実務では、ノックピンは治具プレート、ロボットハンド取付板、センサブラケット、金型合わせ面、機械の位置決め面など、精度が要求される場所で用いられます。たとえば治具を交換する設備では、毎回ボルトだけで取り付けると微妙な位置ズレが発生しやすくなりますが、ノックピンを使えば脱着後も同じ位置に戻しやすくなります。これにより、段取り替え時間短縮、再調整工数削減、品質安定化につながります。


ノックピンには、ストレートピン、テーパピン、スプリングピンなどいくつかの種類がありますが、一般的に「位置決めピン」として多く使われるのは高精度なストレート形状のダウエルピンです。穴側もリーマ加工などで精度よく仕上げ、ピンとのはめあいを適切に設計することで、高い繰り返し位置精度を得ることができます。


設計上重要なのは、ノックピンでどの自由度を拘束するかを明確にすることです。位置決めピンを2本使う場合でも、単純にきつく2点拘束すると、部品寸法ばらつきや熱膨張で組みにくくなることがあります。そのため、実務では「丸ピン+長穴」や「基準ピン+逃がし」の考え方を用いて、必要な方向だけを拘束し、過拘束を避ける設計がよく行われます。


また、ノックピンは高精度部品である一方、使い方を誤ると問題も起こります。よくあるのは、ピン穴精度不足、圧入しすぎによる変形、脱着頻度が高い場所での摩耗、締結力不足によるガタ、ピンだけで荷重を受けさせてしまう設計などです。本来、ノックピンは位置決めが役割であり、主荷重はボルト締結面や支持面で受けるのが基本です。ピンをせん断荷重の主受けにすると、摩耗や破損の原因になります。


ロボット設備では、ノックピンはハンド交換部、ツールスタンド、カメラブラケット、校正治具マウント、段取り替え治具などで特に重要です。これらの部位は再現性が求められるため、ノックピンの有無で設備精度や立上げ時間に大きな差が出ます。特に脱着前提の部品では、ノックピンによって「再調整不要で戻せる設計」を実現しやすくなります。

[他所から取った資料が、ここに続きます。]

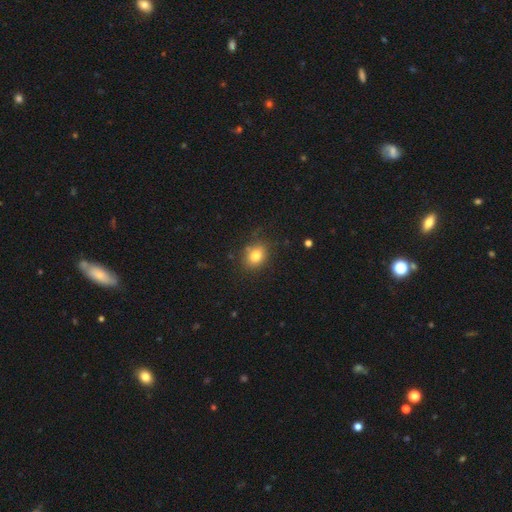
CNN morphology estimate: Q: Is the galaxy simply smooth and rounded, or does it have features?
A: smooth — 80%.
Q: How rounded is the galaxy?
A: in between — 51%.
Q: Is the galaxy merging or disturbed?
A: none — 80%.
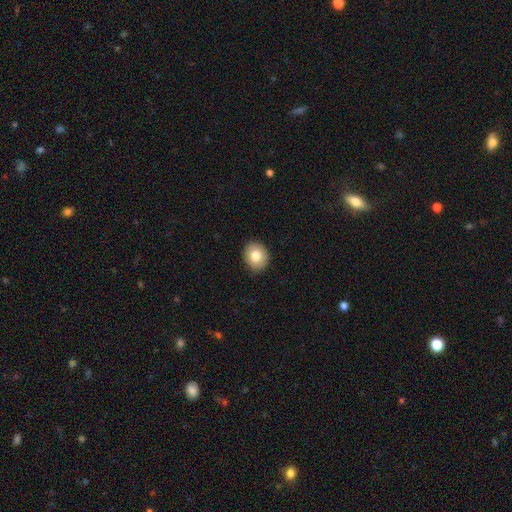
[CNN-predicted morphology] This appears to be a smooth galaxy with no disk features (80%) that is round (72%). Merging: none (89%).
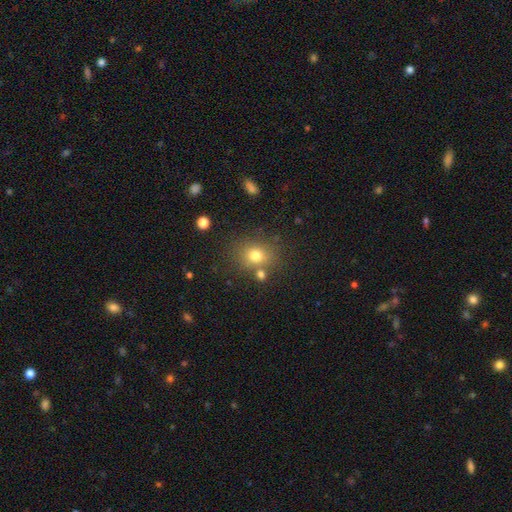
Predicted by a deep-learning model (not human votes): Q: Smooth or featured?
A: smooth (75%); runner-up: star or artifact (14%)
Q: How rounded?
A: round (60%); runner-up: in between (39%)
Q: Merging?
A: none (72%); runner-up: minor disturbance (13%)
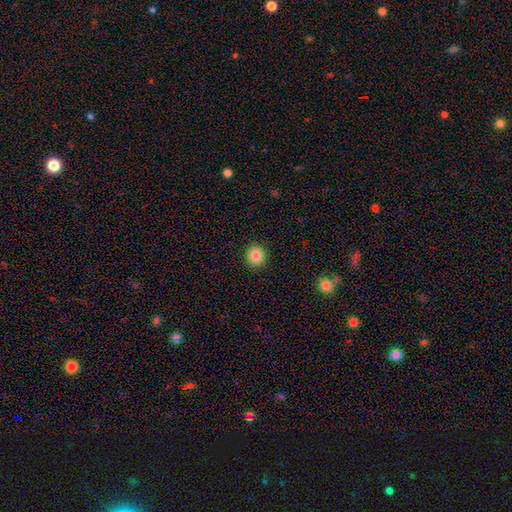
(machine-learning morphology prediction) Smooth or featured: smooth — 87% (star or artifact — 10%)
How rounded: round — 91% (in between — 8%)
Merging: none — 92% (minor disturbance — 5%)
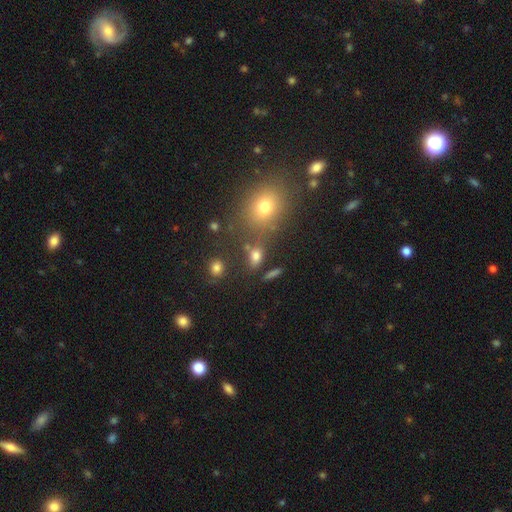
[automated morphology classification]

つまり、ノックピン(位置決めピン)とは、部品同士の位置関係を高精度に決め、再組立時も同じ位置を再現するための基準部品です。機械や自動化設備では目立たない存在ですが、組立精度、段取り性、品質安定性を支える非常に重要な要素です。


◆主な役割

・部品や治具の高精度位置決め

・再組立時の位置再現性確保

・ズレ防止

・段取り替え後の再調整削減

・組立精度、加工精度の安定化

・機械基準面の再現


◆実務でのチェックポイント

・ノックピンとボルトの役割を分けて設計しているか

・ピン穴精度やリーマ加工精度は十分か

・過拘束にならないピン配置になっているか

・丸ピンと逃がし側の使い分けが適切か

・脱着頻度に対して摩耗しにくい構造か

・主荷重をピンで受ける設計になっていないか

・組立や交換がしやすい位置に配置されているか

・熱膨張や寸法ばらつきを考慮しているか


◆関連用語

・ダウエルピン

・テーパピン

・位置決め治具

・基準面

・リーマ穴

・過拘束

・治具交換

・繰り返し位置精度


■まとめ

ノックピン(位置決めピン)とは、部品や治具の位置を高精度に合わせ、再組立時も同じ位置関係を再現するためのピンです。

ボルトだけでは難しい精密な位置決めを実現でき、機械設計、治具設計、ロボット設備で広く使われます。設計時は、穴精度、ピン配置、過拘束防止、荷重の受け方まで含めて検討することが重要です。